**DIRECTIONS FOR THIS TASK:**
Copy every line of the items below character for character, leaving out the pictures.

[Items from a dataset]
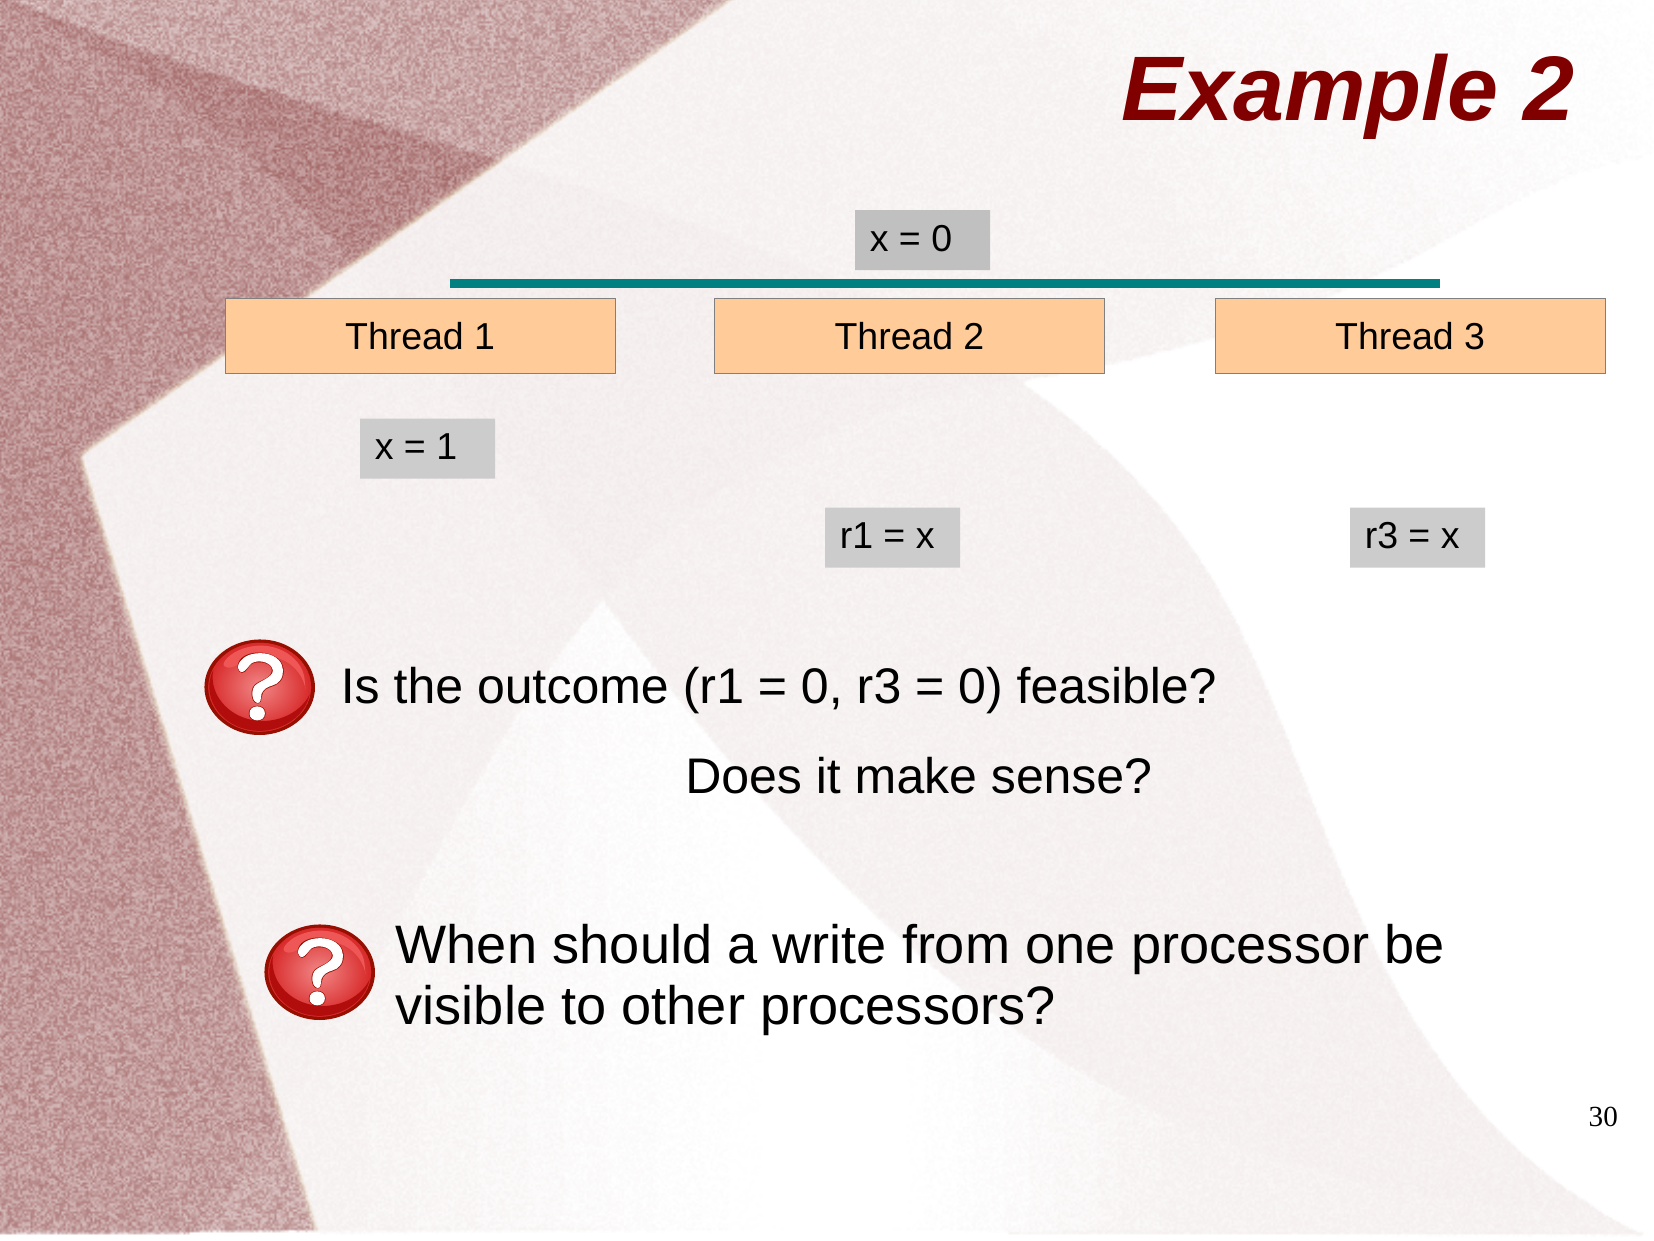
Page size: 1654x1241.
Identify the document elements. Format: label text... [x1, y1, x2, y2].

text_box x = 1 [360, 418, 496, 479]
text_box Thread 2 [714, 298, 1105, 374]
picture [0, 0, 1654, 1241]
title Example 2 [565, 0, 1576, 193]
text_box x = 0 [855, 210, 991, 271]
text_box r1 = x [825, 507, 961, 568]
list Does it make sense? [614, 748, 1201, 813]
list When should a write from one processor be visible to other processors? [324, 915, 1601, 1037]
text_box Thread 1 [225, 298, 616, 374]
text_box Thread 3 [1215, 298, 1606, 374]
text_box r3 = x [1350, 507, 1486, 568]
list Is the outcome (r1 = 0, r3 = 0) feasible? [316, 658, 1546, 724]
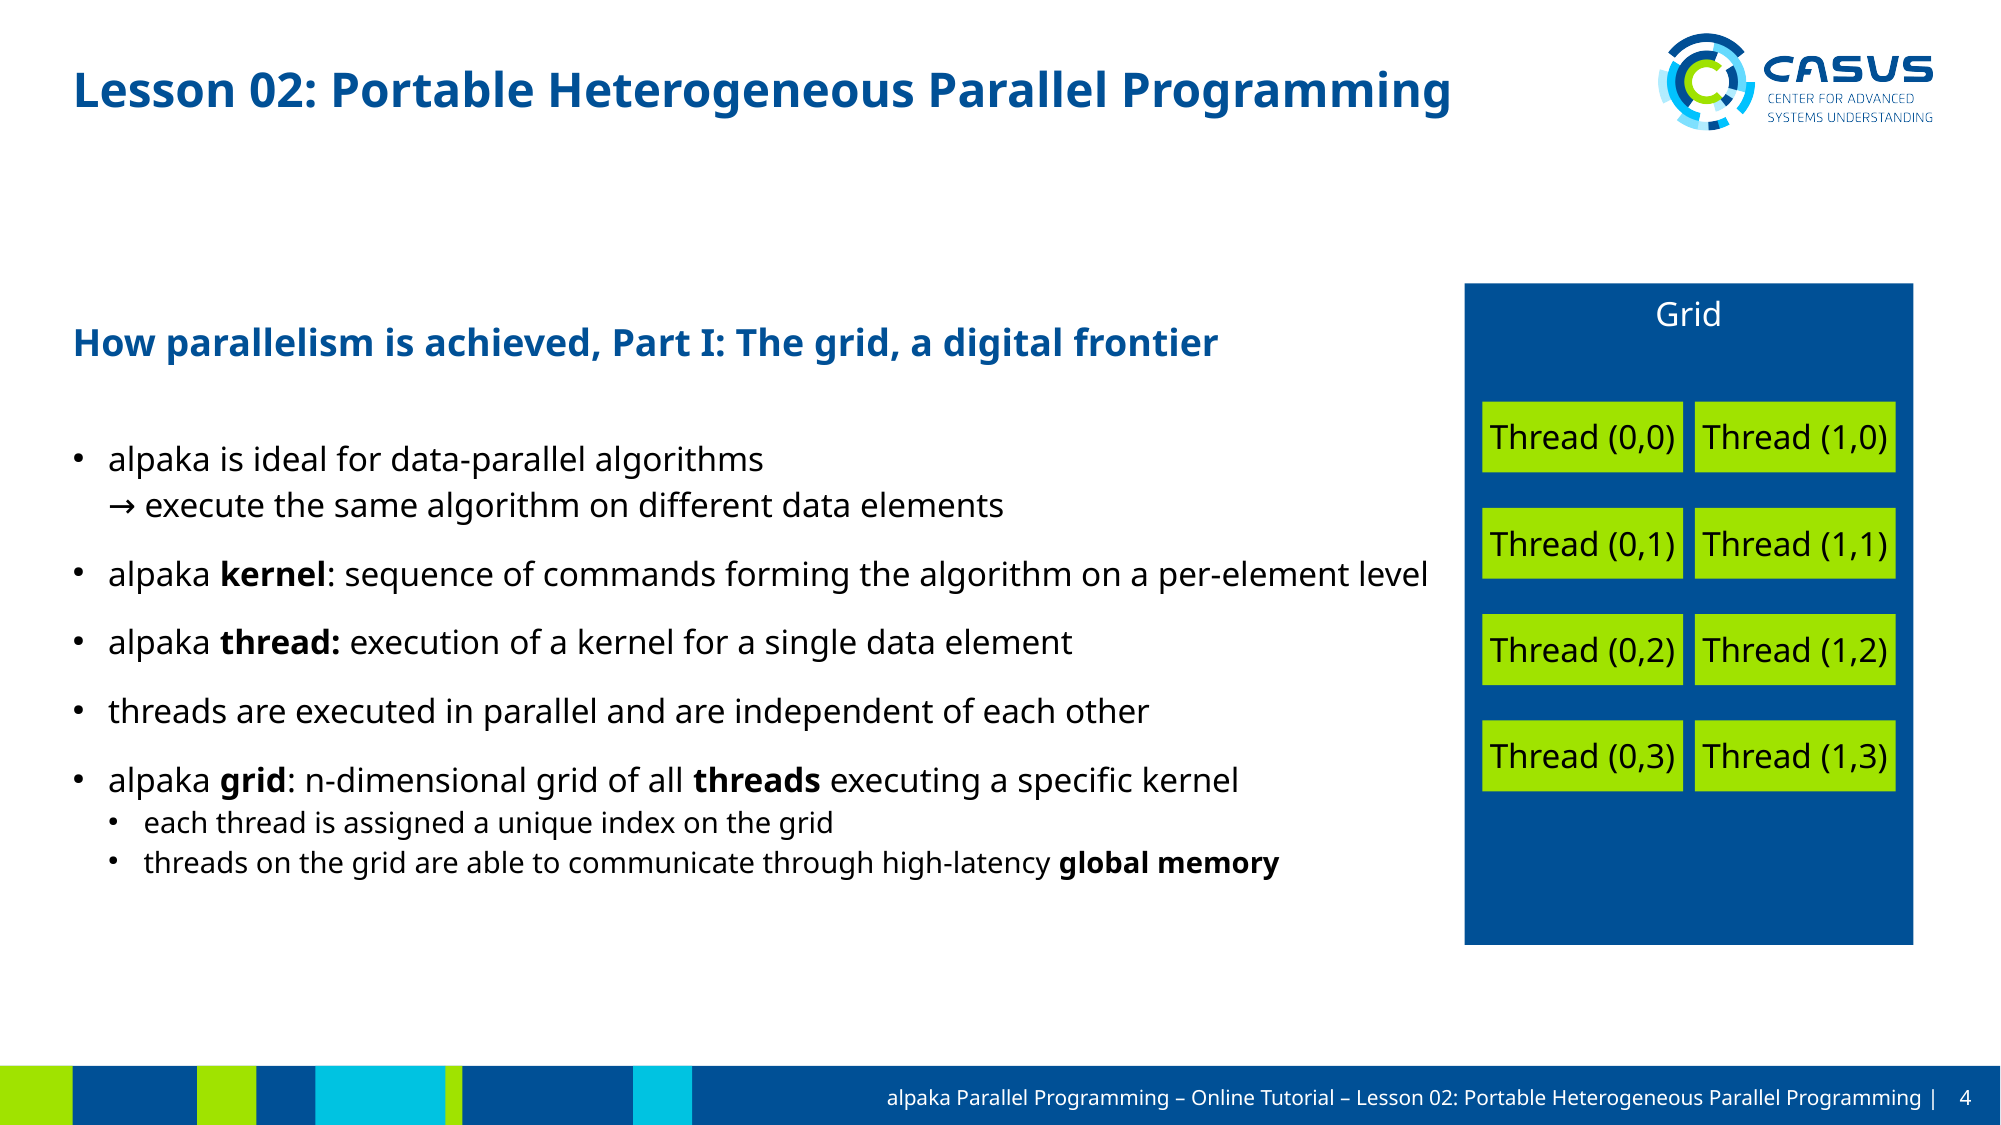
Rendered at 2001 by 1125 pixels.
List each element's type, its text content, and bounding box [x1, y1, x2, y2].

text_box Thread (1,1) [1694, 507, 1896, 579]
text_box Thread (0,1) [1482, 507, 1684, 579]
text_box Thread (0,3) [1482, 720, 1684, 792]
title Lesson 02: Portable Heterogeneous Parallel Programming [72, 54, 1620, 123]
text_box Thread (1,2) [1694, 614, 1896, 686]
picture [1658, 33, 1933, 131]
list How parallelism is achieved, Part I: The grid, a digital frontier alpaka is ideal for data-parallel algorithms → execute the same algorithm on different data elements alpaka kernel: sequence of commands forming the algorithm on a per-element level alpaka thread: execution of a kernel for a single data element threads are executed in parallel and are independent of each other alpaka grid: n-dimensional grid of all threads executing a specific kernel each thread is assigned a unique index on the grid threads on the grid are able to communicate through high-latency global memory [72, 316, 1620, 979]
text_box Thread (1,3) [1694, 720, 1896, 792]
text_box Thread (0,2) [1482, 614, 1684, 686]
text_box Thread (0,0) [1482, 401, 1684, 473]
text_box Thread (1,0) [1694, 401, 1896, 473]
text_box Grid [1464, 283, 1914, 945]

**SOLUTION:**
Page size: 1654x1241.
Identify the document elements. Format: label text... [x1, y1, x2, y2].

text_box x = 1 [360, 418, 496, 479]
text_box Thread 2 [714, 298, 1105, 374]
picture [0, 0, 1654, 1241]
title Example 2 [565, 0, 1576, 193]
text_box x = 0 [855, 210, 991, 271]
text_box r1 = x [825, 507, 961, 568]
list Does it make sense? [614, 748, 1201, 813]
list When should a write from one processor be visible to other processors? [324, 915, 1601, 1037]
text_box Thread 1 [225, 298, 616, 374]
text_box Thread 3 [1215, 298, 1606, 374]
text_box r3 = x [1350, 507, 1486, 568]
list Is the outcome (r1 = 0, r3 = 0) feasible? [316, 658, 1546, 724]
Rendered at 2001 by 1125 pixels.
List each element's type, its text content, and bounding box [x1, y1, x2, y2].

text_box Thread (1,1) [1694, 507, 1896, 579]
text_box Thread (0,1) [1482, 507, 1684, 579]
text_box Thread (0,3) [1482, 720, 1684, 792]
title Lesson 02: Portable Heterogeneous Parallel Programming [72, 54, 1620, 123]
text_box Thread (1,2) [1694, 614, 1896, 686]
picture [1658, 33, 1933, 131]
list How parallelism is achieved, Part I: The grid, a digital frontier alpaka is ideal for data-parallel algorithms → execute the same algorithm on different data elements alpaka kernel: sequence of commands forming the algorithm on a per-element level alpaka thread: execution of a kernel for a single data element threads are executed in parallel and are independent of each other alpaka grid: n-dimensional grid of all threads executing a specific kernel each thread is assigned a unique index on the grid threads on the grid are able to communicate through high-latency global memory [72, 316, 1620, 979]
text_box Thread (1,3) [1694, 720, 1896, 792]
text_box Thread (0,2) [1482, 614, 1684, 686]
text_box Thread (0,0) [1482, 401, 1684, 473]
text_box Thread (1,0) [1694, 401, 1896, 473]
text_box Grid [1464, 283, 1914, 945]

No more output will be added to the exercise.